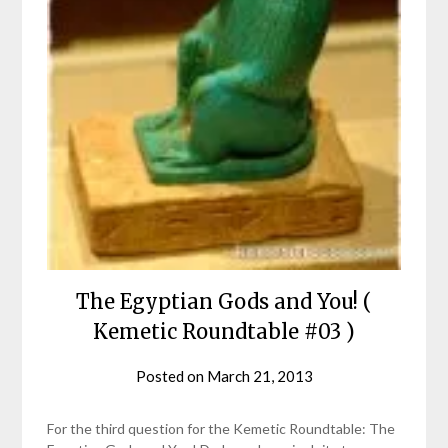
The Egyptian Gods and You! (
Kemetic Roundtable #03 )
Posted on
March 21, 2013
by
helmsin2
For the third question for the Kemetic Roundtable: The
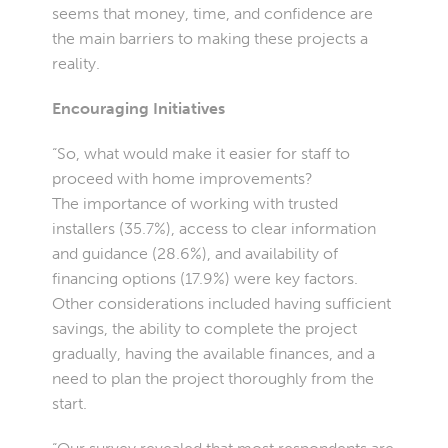
seems that money, time, and confidence are
the main barriers to making these projects a
reality.
Encouraging Initiatives
“So, what would make it easier for staff to
proceed with home improvements?
The importance of working with trusted
installers (35.7%), access to clear information
and guidance (28.6%), and availability of
financing options (17.9%) were key factors.
Other considerations included having sufficient
savings, the ability to complete the project
gradually, having the available finances, and a
need to plan the project thoroughly from the
start.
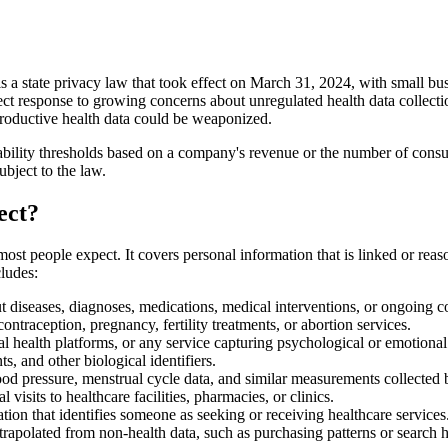
tate privacy law that took effect on March 31, 2024, with small busin
irect response to growing concerns about unregulated health data collec
roductive health data could be weaponized.
lity thresholds based on a company's revenue or the number of consumer
bject to the law.
ect?
people expect. It covers personal information that is linked or reason
cludes:
 diseases, diagnoses, medications, medical interventions, or ongoing c
ontraception, pregnancy, fertility treatments, or abortion services.
l health platforms, or any service capturing psychological or emotional
ts, and other biological identifiers.
lood pressure, menstrual cycle data, and similar measurements collected
visits to healthcare facilities, pharmacies, or clinics.
ion that identifies someone as seeking or receiving healthcare services
trapolated from non-health data, such as purchasing patterns or search h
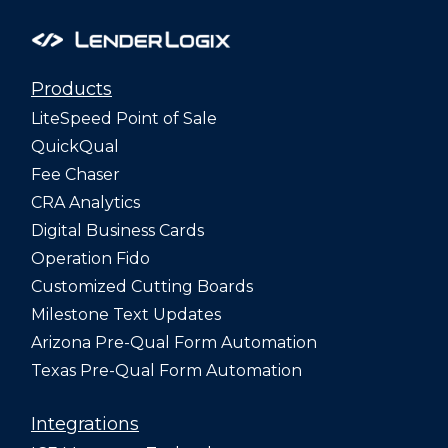
Products
LiteSpeed Point of Sale
QuickQual
Fee Chaser
CRA Analytics
Digital Business Cards
Operation Fido
Customized Cutting Boards
Milestone Text Updates
Arizona Pre-Qual Form Automation
Texas Pre-Qual Form Automation
Integrations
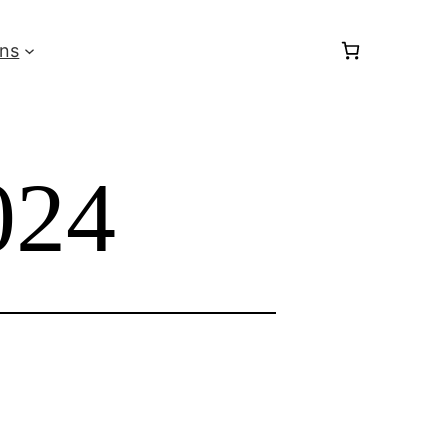
ons
24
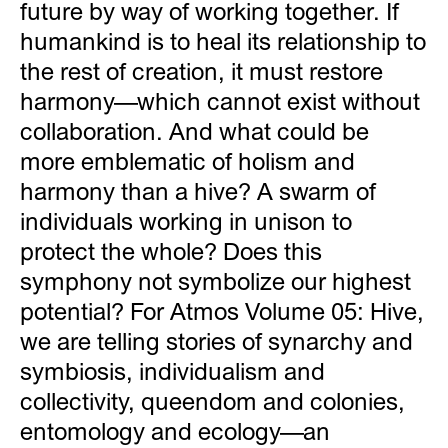
future by way of working together. If
humankind is to heal its relationship to
the rest of creation, it must restore
harmony—which cannot exist without
collaboration. And what could be
more emblematic of holism and
harmony than a hive? A swarm of
individuals working in unison to
protect the whole? Does this
symphony not symbolize our highest
potential? For Atmos Volume 05: Hive,
we are telling stories of synarchy and
symbiosis, individualism and
collectivity, queendom and colonies,
entomology and ecology—an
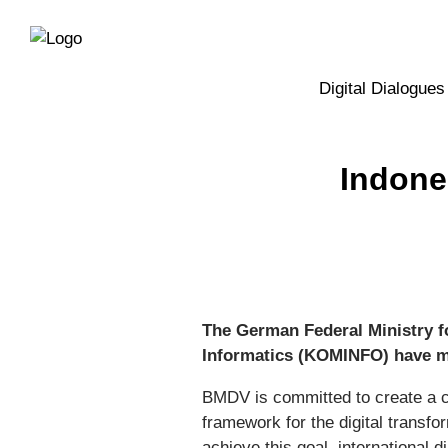
Directly
Skip
to
directly
the
to
main
page
Digital Dialogues
navigation
content
Indone
The German Federal Ministry f
Informatics (KOMINFO) have me
BMDV is committed to create a 
framework for the digital transf
achieve this goal, international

- **Instruction**:
Please report how many lines in the entries above contain the word "from", giving only the number.

- **Answer section**:
2